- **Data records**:
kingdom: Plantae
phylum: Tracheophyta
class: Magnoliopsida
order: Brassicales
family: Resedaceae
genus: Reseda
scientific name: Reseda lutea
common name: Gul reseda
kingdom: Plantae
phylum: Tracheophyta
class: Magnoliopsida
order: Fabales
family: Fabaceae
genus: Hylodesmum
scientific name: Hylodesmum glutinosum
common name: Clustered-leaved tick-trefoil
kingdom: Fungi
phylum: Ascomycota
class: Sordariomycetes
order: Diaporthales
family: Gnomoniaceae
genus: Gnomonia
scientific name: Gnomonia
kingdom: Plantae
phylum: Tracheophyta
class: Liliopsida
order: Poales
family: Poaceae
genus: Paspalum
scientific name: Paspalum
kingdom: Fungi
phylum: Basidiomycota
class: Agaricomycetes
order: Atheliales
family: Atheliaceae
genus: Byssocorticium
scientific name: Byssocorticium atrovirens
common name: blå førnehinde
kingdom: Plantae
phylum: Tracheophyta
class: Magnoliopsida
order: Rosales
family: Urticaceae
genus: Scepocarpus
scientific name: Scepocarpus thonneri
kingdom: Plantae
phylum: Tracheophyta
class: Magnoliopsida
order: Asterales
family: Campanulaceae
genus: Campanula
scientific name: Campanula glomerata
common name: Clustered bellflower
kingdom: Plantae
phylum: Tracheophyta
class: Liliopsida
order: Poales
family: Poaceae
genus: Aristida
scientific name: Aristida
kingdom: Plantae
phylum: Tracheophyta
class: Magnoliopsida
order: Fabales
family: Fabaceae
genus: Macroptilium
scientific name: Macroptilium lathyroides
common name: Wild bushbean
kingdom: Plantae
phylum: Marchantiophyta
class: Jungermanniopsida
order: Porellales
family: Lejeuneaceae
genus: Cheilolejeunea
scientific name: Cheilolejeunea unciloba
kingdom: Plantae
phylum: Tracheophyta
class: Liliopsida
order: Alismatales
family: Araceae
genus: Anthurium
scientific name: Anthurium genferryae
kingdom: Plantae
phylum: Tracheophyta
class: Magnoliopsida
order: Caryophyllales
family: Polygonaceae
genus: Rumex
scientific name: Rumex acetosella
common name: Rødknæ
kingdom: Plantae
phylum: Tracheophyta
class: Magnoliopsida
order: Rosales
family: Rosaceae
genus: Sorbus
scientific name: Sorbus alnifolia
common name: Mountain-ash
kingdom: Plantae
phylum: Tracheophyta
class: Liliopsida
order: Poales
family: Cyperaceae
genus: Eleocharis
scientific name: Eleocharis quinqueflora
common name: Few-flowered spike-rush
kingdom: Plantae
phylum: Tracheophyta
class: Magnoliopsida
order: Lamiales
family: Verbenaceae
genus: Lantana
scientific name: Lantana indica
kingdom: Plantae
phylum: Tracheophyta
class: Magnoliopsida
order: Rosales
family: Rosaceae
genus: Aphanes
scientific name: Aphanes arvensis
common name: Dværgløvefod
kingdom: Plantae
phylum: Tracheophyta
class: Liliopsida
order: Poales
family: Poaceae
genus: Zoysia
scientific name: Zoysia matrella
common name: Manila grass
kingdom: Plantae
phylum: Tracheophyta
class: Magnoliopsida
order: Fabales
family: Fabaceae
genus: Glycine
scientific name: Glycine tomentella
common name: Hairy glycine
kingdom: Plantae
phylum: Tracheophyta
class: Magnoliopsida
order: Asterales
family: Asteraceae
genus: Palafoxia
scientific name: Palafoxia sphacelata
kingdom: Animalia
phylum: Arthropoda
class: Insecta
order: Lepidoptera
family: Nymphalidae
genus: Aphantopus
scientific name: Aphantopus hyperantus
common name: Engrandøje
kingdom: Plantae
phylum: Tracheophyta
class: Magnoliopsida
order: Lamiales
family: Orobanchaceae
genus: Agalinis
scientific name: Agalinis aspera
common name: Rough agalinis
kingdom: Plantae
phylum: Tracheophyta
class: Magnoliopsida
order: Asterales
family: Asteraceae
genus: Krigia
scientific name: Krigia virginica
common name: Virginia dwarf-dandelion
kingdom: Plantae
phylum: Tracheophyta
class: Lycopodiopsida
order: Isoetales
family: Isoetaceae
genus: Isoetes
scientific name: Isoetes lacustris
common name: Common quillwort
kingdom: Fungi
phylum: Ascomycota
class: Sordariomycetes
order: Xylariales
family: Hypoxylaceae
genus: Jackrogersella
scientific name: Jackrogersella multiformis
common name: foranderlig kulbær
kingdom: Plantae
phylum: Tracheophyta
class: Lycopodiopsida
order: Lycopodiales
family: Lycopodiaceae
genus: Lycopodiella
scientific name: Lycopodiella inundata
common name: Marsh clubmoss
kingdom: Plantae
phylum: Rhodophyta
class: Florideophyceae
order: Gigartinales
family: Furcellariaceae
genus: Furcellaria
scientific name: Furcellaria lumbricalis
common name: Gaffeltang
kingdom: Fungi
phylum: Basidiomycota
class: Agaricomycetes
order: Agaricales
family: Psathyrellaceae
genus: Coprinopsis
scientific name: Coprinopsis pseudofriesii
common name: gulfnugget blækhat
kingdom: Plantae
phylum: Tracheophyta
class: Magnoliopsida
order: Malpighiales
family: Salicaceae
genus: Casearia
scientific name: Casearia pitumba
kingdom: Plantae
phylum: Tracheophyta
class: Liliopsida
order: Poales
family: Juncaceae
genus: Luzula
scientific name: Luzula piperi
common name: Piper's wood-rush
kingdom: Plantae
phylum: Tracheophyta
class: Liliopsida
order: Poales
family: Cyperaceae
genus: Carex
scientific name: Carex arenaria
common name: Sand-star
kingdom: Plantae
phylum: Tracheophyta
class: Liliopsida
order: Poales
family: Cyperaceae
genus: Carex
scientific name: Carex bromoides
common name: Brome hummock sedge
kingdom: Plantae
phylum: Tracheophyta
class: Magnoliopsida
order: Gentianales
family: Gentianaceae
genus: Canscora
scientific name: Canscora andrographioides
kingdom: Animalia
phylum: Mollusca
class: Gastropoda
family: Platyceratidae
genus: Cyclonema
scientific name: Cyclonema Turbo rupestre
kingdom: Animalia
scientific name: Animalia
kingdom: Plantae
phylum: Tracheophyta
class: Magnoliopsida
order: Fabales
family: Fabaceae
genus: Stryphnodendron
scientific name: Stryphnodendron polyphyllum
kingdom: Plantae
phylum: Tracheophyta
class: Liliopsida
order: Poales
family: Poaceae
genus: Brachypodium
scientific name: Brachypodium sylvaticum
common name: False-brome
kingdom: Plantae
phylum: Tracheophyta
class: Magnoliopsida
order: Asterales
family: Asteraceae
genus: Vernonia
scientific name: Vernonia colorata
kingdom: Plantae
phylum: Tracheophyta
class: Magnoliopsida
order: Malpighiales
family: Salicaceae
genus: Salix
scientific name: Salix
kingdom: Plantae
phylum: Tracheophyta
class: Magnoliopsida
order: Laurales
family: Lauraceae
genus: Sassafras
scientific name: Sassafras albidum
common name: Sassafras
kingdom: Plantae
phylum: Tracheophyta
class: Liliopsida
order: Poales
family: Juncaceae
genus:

- **Short task**: Write out every line of the entries above, keeping each one unchanged.

- **Expected answer**:
kingdom: Plantae
phylum: Tracheophyta
class: Magnoliopsida
order: Brassicales
family: Resedaceae
genus: Reseda
scientific name: Reseda lutea
common name: Gul reseda
kingdom: Plantae
phylum: Tracheophyta
class: Magnoliopsida
order: Fabales
family: Fabaceae
genus: Hylodesmum
scientific name: Hylodesmum glutinosum
common name: Clustered-leaved tick-trefoil
kingdom: Fungi
phylum: Ascomycota
class: Sordariomycetes
order: Diaporthales
family: Gnomoniaceae
genus: Gnomonia
scientific name: Gnomonia
kingdom: Plantae
phylum: Tracheophyta
class: Liliopsida
order: Poales
family: Poaceae
genus: Paspalum
scientific name: Paspalum
kingdom: Fungi
phylum: Basidiomycota
class: Agaricomycetes
order: Atheliales
family: Atheliaceae
genus: Byssocorticium
scientific name: Byssocorticium atrovirens
common name: blå førnehinde
kingdom: Plantae
phylum: Tracheophyta
class: Magnoliopsida
order: Rosales
family: Urticaceae
genus: Scepocarpus
scientific name: Scepocarpus thonneri
kingdom: Plantae
phylum: Tracheophyta
class: Magnoliopsida
order: Asterales
family: Campanulaceae
genus: Campanula
scientific name: Campanula glomerata
common name: Clustered bellflower
kingdom: Plantae
phylum: Tracheophyta
class: Liliopsida
order: Poales
family: Poaceae
genus: Aristida
scientific name: Aristida
kingdom: Plantae
phylum: Tracheophyta
class: Magnoliopsida
order: Fabales
family: Fabaceae
genus: Macroptilium
scientific name: Macroptilium lathyroides
common name: Wild bushbean
kingdom: Plantae
phylum: Marchantiophyta
class: Jungermanniopsida
order: Porellales
family: Lejeuneaceae
genus: Cheilolejeunea
scientific name: Cheilolejeunea unciloba
kingdom: Plantae
phylum: Tracheophyta
class: Liliopsida
order: Alismatales
family: Araceae
genus: Anthurium
scientific name: Anthurium genferryae
kingdom: Plantae
phylum: Tracheophyta
class: Magnoliopsida
order: Caryophyllales
family: Polygonaceae
genus: Rumex
scientific name: Rumex acetosella
common name: Rødknæ
kingdom: Plantae
phylum: Tracheophyta
class: Magnoliopsida
order: Rosales
family: Rosaceae
genus: Sorbus
scientific name: Sorbus alnifolia
common name: Mountain-ash
kingdom: Plantae
phylum: Tracheophyta
class: Liliopsida
order: Poales
family: Cyperaceae
genus: Eleocharis
scientific name: Eleocharis quinqueflora
common name: Few-flowered spike-rush
kingdom: Plantae
phylum: Tracheophyta
class: Magnoliopsida
order: Lamiales
family: Verbenaceae
genus: Lantana
scientific name: Lantana indica
kingdom: Plantae
phylum: Tracheophyta
class: Magnoliopsida
order: Rosales
family: Rosaceae
genus: Aphanes
scientific name: Aphanes arvensis
common name: Dværgløvefod
kingdom: Plantae
phylum: Tracheophyta
class: Liliopsida
order: Poales
family: Poaceae
genus: Zoysia
scientific name: Zoysia matrella
common name: Manila grass
kingdom: Plantae
phylum: Tracheophyta
class: Magnoliopsida
order: Fabales
family: Fabaceae
genus: Glycine
scientific name: Glycine tomentella
common name: Hairy glycine
kingdom: Plantae
phylum: Tracheophyta
class: Magnoliopsida
order: Asterales
family: Asteraceae
genus: Palafoxia
scientific name: Palafoxia sphacelata
kingdom: Animalia
phylum: Arthropoda
class: Insecta
order: Lepidoptera
family: Nymphalidae
genus: Aphantopus
scientific name: Aphantopus hyperantus
common name: Engrandøje
kingdom: Plantae
phylum: Tracheophyta
class: Magnoliopsida
order: Lamiales
family: Orobanchaceae
genus: Agalinis
scientific name: Agalinis aspera
common name: Rough agalinis
kingdom: Plantae
phylum: Tracheophyta
class: Magnoliopsida
order: Asterales
family: Asteraceae
genus: Krigia
scientific name: Krigia virginica
common name: Virginia dwarf-dandelion
kingdom: Plantae
phylum: Tracheophyta
class: Lycopodiopsida
order: Isoetales
family: Isoetaceae
genus: Isoetes
scientific name: Isoetes lacustris
common name: Common quillwort
kingdom: Fungi
phylum: Ascomycota
class: Sordariomycetes
order: Xylariales
family: Hypoxylaceae
genus: Jackrogersella
scientific name: Jackrogersella multiformis
common name: foranderlig kulbær
kingdom: Plantae
phylum: Tracheophyta
class: Lycopodiopsida
order: Lycopodiales
family: Lycopodiaceae
genus: Lycopodiella
scientific name: Lycopodiella inundata
common name: Marsh clubmoss
kingdom: Plantae
phylum: Rhodophyta
class: Florideophyceae
order: Gigartinales
family: Furcellariaceae
genus: Furcellaria
scientific name: Furcellaria lumbricalis
common name: Gaffeltang
kingdom: Fungi
phylum: Basidiomycota
class: Agaricomycetes
order: Agaricales
family: Psathyrellaceae
genus: Coprinopsis
scientific name: Coprinopsis pseudofriesii
common name: gulfnugget blækhat
kingdom: Plantae
phylum: Tracheophyta
class: Magnoliopsida
order: Malpighiales
family: Salicaceae
genus: Casearia
scientific name: Casearia pitumba
kingdom: Plantae
phylum: Tracheophyta
class: Liliopsida
order: Poales
family: Juncaceae
genus: Luzula
scientific name: Luzula piperi
common name: Piper's wood-rush
kingdom: Plantae
phylum: Tracheophyta
class: Liliopsida
order: Poales
family: Cyperaceae
genus: Carex
scientific name: Carex arenaria
common name: Sand-star
kingdom: Plantae
phylum: Tracheophyta
class: Liliopsida
order: Poales
family: Cyperaceae
genus: Carex
scientific name: Carex bromoides
common name: Brome hummock sedge
kingdom: Plantae
phylum: Tracheophyta
class: Magnoliopsida
order: Gentianales
family: Gentianaceae
genus: Canscora
scientific name: Canscora andrographioides
kingdom: Animalia
phylum: Mollusca
class: Gastropoda
family: Platyceratidae
genus: Cyclonema
scientific name: Cyclonema Turbo rupestre
kingdom: Animalia
scientific name: Animalia
kingdom: Plantae
phylum: Tracheophyta
class: Magnoliopsida
order: Fabales
family: Fabaceae
genus: Stryphnodendron
scientific name: Stryphnodendron polyphyllum
kingdom: Plantae
phylum: Tracheophyta
class: Liliopsida
order: Poales
family: Poaceae
genus: Brachypodium
scientific name: Brachypodium sylvaticum
common name: False-brome
kingdom: Plantae
phylum: Tracheophyta
class: Magnoliopsida
order: Asterales
family: Asteraceae
genus: Vernonia
scientific name: Vernonia colorata
kingdom: Plantae
phylum: Tracheophyta
class: Magnoliopsida
order: Malpighiales
family: Salicaceae
genus: Salix
scientific name: Salix
kingdom: Plantae
phylum: Tracheophyta
class: Magnoliopsida
order: Laurales
family: Lauraceae
genus: Sassafras
scientific name: Sassafras albidum
common name: Sassafras
kingdom: Plantae
phylum: Tracheophyta
class: Liliopsida
order: Poales
family: Juncaceae
genus:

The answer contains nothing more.